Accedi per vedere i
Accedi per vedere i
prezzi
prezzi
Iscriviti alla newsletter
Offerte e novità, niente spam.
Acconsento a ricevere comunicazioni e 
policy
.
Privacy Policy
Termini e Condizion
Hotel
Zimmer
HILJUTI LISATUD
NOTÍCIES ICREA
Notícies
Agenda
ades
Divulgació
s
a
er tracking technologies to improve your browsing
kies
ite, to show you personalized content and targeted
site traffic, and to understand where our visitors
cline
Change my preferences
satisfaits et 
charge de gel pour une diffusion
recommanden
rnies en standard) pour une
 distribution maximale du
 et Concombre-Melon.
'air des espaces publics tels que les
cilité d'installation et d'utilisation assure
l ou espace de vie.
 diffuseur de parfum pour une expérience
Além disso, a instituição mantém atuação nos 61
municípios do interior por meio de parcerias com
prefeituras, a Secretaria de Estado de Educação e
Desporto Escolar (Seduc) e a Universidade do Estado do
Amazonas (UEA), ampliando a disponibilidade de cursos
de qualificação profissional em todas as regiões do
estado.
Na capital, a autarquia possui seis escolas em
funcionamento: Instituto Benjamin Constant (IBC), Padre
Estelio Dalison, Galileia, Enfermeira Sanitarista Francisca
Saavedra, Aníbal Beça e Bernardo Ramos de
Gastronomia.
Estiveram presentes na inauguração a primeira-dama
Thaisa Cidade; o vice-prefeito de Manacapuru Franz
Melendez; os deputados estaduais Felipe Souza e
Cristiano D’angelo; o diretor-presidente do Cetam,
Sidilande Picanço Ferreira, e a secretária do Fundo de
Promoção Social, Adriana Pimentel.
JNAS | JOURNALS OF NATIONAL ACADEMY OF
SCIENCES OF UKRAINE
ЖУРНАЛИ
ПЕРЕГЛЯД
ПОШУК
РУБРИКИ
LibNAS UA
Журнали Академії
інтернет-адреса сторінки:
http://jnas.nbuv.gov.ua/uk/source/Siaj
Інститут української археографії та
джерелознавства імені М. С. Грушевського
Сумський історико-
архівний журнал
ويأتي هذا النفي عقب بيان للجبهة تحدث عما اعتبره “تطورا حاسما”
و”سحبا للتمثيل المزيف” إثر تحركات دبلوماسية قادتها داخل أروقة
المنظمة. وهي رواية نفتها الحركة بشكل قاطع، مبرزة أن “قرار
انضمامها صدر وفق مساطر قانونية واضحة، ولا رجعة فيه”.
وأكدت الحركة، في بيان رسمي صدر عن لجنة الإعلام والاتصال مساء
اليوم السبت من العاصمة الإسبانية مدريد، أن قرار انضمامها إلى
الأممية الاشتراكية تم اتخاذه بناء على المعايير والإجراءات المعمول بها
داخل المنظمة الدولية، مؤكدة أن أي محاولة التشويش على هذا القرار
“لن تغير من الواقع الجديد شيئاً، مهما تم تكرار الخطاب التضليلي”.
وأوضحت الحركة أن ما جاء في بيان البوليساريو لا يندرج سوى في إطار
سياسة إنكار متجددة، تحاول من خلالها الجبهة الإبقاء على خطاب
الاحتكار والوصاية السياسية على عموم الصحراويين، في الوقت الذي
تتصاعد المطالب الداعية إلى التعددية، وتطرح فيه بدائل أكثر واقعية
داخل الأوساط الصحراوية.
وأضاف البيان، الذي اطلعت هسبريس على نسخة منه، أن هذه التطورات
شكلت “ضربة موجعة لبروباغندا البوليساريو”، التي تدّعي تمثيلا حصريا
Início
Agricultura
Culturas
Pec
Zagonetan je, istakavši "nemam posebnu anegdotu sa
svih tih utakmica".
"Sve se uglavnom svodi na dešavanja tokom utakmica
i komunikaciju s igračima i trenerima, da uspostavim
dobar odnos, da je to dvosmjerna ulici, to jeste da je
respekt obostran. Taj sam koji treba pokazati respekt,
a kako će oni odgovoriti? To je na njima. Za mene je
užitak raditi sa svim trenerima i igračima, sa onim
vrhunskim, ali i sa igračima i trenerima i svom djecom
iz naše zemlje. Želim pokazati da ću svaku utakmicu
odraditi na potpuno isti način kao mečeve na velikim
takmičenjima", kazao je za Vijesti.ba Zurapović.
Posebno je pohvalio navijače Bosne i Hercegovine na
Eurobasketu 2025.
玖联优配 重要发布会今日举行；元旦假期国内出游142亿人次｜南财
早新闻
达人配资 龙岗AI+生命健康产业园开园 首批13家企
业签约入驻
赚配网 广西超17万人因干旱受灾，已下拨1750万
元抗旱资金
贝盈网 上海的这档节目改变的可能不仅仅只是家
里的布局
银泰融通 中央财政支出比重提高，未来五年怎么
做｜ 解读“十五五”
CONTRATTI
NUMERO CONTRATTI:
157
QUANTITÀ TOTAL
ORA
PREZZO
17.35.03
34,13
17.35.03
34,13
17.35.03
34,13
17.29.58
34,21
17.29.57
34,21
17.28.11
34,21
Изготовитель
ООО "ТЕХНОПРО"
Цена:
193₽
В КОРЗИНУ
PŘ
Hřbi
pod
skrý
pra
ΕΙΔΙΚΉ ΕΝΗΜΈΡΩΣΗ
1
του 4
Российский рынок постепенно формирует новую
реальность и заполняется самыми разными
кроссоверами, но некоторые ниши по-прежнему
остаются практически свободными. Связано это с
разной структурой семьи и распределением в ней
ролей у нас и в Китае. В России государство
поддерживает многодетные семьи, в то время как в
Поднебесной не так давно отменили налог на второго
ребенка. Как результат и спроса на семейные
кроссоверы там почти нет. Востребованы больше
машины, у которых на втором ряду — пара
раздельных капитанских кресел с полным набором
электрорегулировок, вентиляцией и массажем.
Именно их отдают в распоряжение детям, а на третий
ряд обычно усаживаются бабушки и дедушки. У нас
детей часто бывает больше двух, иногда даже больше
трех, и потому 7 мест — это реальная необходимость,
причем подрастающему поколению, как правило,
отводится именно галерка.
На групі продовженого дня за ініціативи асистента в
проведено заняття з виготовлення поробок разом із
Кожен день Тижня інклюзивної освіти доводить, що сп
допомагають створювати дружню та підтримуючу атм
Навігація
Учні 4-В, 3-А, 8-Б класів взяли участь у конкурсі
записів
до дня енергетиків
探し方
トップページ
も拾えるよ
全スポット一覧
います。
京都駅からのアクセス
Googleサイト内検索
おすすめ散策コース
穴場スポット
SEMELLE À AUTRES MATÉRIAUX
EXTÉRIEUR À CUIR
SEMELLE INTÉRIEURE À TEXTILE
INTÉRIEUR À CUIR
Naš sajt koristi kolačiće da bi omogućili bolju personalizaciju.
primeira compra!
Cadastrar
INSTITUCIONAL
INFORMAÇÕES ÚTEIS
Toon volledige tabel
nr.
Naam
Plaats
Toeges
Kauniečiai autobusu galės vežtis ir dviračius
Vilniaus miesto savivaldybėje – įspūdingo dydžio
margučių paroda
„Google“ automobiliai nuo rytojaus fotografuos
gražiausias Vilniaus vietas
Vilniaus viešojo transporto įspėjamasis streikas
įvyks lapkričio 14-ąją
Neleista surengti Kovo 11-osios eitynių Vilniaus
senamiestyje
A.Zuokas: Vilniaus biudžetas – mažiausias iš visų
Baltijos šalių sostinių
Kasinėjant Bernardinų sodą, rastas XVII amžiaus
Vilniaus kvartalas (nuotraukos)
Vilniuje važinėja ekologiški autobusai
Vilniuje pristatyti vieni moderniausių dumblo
★ ★ ★ ★
Zu erledigende Aufgabe —
Übertrage sämtliche Zeilen der gesamten Auflistung Zeichen für Zeichen und ohne jede Änderung.

Erwartete Antwort —
Accedi per vedere i
Accedi per vedere i
prezzi
prezzi
Iscriviti alla newsletter
Offerte e novità, niente spam.
Acconsento a ricevere comunicazioni e 
policy
.
Privacy Policy
Termini e Condizion
Hotel
Zimmer
HILJUTI LISATUD
NOTÍCIES ICREA
Notícies
Agenda
ades
Divulgació
s
a
er tracking technologies to improve your browsing
kies
ite, to show you personalized content and targeted
site traffic, and to understand where our visitors
cline
Change my preferences
satisfaits et 
charge de gel pour une diffusion
recommanden
rnies en standard) pour une
 distribution maximale du
 et Concombre-Melon.
'air des espaces publics tels que les
cilité d'installation et d'utilisation assure
l ou espace de vie.
 diffuseur de parfum pour une expérience
Além disso, a instituição mantém atuação nos 61
municípios do interior por meio de parcerias com
prefeituras, a Secretaria de Estado de Educação e
Desporto Escolar (Seduc) e a Universidade do Estado do
Amazonas (UEA), ampliando a disponibilidade de cursos
de qualificação profissional em todas as regiões do
estado.
Na capital, a autarquia possui seis escolas em
funcionamento: Instituto Benjamin Constant (IBC), Padre
Estelio Dalison, Galileia, Enfermeira Sanitarista Francisca
Saavedra, Aníbal Beça e Bernardo Ramos de
Gastronomia.
Estiveram presentes na inauguração a primeira-dama
Thaisa Cidade; o vice-prefeito de Manacapuru Franz
Melendez; os deputados estaduais Felipe Souza e
Cristiano D’angelo; o diretor-presidente do Cetam,
Sidilande Picanço Ferreira, e a secretária do Fundo de
Promoção Social, Adriana Pimentel.
JNAS | JOURNALS OF NATIONAL ACADEMY OF
SCIENCES OF UKRAINE
ЖУРНАЛИ
ПЕРЕГЛЯД
ПОШУК
РУБРИКИ
LibNAS UA
Журнали Академії
інтернет-адреса сторінки:
http://jnas.nbuv.gov.ua/uk/source/Siaj
Інститут української археографії та
джерелознавства імені М. С. Грушевського
Сумський історико-
архівний журнал
ويأتي هذا النفي عقب بيان للجبهة تحدث عما اعتبره “تطورا حاسما”
و”سحبا للتمثيل المزيف” إثر تحركات دبلوماسية قادتها داخل أروقة
المنظمة. وهي رواية نفتها الحركة بشكل قاطع، مبرزة أن “قرار
انضمامها صدر وفق مساطر قانونية واضحة، ولا رجعة فيه”.
وأكدت الحركة، في بيان رسمي صدر عن لجنة الإعلام والاتصال مساء
اليوم السبت من العاصمة الإسبانية مدريد، أن قرار انضمامها إلى
الأممية الاشتراكية تم اتخاذه بناء على المعايير والإجراءات المعمول بها
داخل المنظمة الدولية، مؤكدة أن أي محاولة التشويش على هذا القرار
“لن تغير من الواقع الجديد شيئاً، مهما تم تكرار الخطاب التضليلي”.
وأوضحت الحركة أن ما جاء في بيان البوليساريو لا يندرج سوى في إطار
سياسة إنكار متجددة، تحاول من خلالها الجبهة الإبقاء على خطاب
الاحتكار والوصاية السياسية على عموم الصحراويين، في الوقت الذي
تتصاعد المطالب الداعية إلى التعددية، وتطرح فيه بدائل أكثر واقعية
داخل الأوساط الصحراوية.
وأضاف البيان، الذي اطلعت هسبريس على نسخة منه، أن هذه التطورات
شكلت “ضربة موجعة لبروباغندا البوليساريو”، التي تدّعي تمثيلا حصريا
Início
Agricultura
Culturas
Pec
Zagonetan je, istakavši "nemam posebnu anegdotu sa
svih tih utakmica".
"Sve se uglavnom svodi na dešavanja tokom utakmica
i komunikaciju s igračima i trenerima, da uspostavim
dobar odnos, da je to dvosmjerna ulici, to jeste da je
respekt obostran. Taj sam koji treba pokazati respekt,
a kako će oni odgovoriti? To je na njima. Za mene je
užitak raditi sa svim trenerima i igračima, sa onim
vrhunskim, ali i sa igračima i trenerima i svom djecom
iz naše zemlje. Želim pokazati da ću svaku utakmicu
odraditi na potpuno isti način kao mečeve na velikim
takmičenjima", kazao je za Vijesti.ba Zurapović.
Posebno je pohvalio navijače Bosne i Hercegovine na
Eurobasketu 2025.
玖联优配 重要发布会今日举行；元旦假期国内出游142亿人次｜南财
早新闻
达人配资 龙岗AI+生命健康产业园开园 首批13家企
业签约入驻
赚配网 广西超17万人因干旱受灾，已下拨1750万
元抗旱资金
贝盈网 上海的这档节目改变的可能不仅仅只是家
里的布局
银泰融通 中央财政支出比重提高，未来五年怎么
做｜ 解读“十五五”
CONTRATTI
NUMERO CONTRATTI:
157
QUANTITÀ TOTAL
ORA
PREZZO
17.35.03
34,13
17.35.03
34,13
17.35.03
34,13
17.29.58
34,21
17.29.57
34,21
17.28.11
34,21
Изготовитель
ООО "ТЕХНОПРО"
Цена:
193₽
В КОРЗИНУ
PŘ
Hřbi
pod
skrý
pra
ΕΙΔΙΚΉ ΕΝΗΜΈΡΩΣΗ
1
του 4
Российский рынок постепенно формирует новую
реальность и заполняется самыми разными
кроссоверами, но некоторые ниши по-прежнему
остаются практически свободными. Связано это с
разной структурой семьи и распределением в ней
ролей у нас и в Китае. В России государство
поддерживает многодетные семьи, в то время как в
Поднебесной не так давно отменили налог на второго
ребенка. Как результат и спроса на семейные
кроссоверы там почти нет. Востребованы больше
машины, у которых на втором ряду — пара
раздельных капитанских кресел с полным набором
электрорегулировок, вентиляцией и массажем.
Именно их отдают в распоряжение детям, а на третий
ряд обычно усаживаются бабушки и дедушки. У нас
детей часто бывает больше двух, иногда даже больше
трех, и потому 7 мест — это реальная необходимость,
причем подрастающему поколению, как правило,
отводится именно галерка.
На групі продовженого дня за ініціативи асистента в
проведено заняття з виготовлення поробок разом із
Кожен день Тижня інклюзивної освіти доводить, що сп
допомагають створювати дружню та підтримуючу атм
Навігація
Учні 4-В, 3-А, 8-Б класів взяли участь у конкурсі
записів
до дня енергетиків
探し方
トップページ
も拾えるよ
全スポット一覧
います。
京都駅からのアクセス
Googleサイト内検索
おすすめ散策コース
穴場スポット
SEMELLE À AUTRES MATÉRIAUX
EXTÉRIEUR À CUIR
SEMELLE INTÉRIEURE À TEXTILE
INTÉRIEUR À CUIR
Naš sajt koristi kolačiće da bi omogućili bolju personalizaciju.
primeira compra!
Cadastrar
INSTITUCIONAL
INFORMAÇÕES ÚTEIS
Toon volledige tabel
nr.
Naam
Plaats
Toeges
Kauniečiai autobusu galės vežtis ir dviračius
Vilniaus miesto savivaldybėje – įspūdingo dydžio
margučių paroda
„Google“ automobiliai nuo rytojaus fotografuos
gražiausias Vilniaus vietas
Vilniaus viešojo transporto įspėjamasis streikas
įvyks lapkričio 14-ąją
Neleista surengti Kovo 11-osios eitynių Vilniaus
senamiestyje
A.Zuokas: Vilniaus biudžetas – mažiausias iš visų
Baltijos šalių sostinių
Kasinėjant Bernardinų sodą, rastas XVII amžiaus
Vilniaus kvartalas (nuotraukos)
Vilniuje važinėja ekologiški autobusai
Vilniuje pristatyti vieni moderniausių dumblo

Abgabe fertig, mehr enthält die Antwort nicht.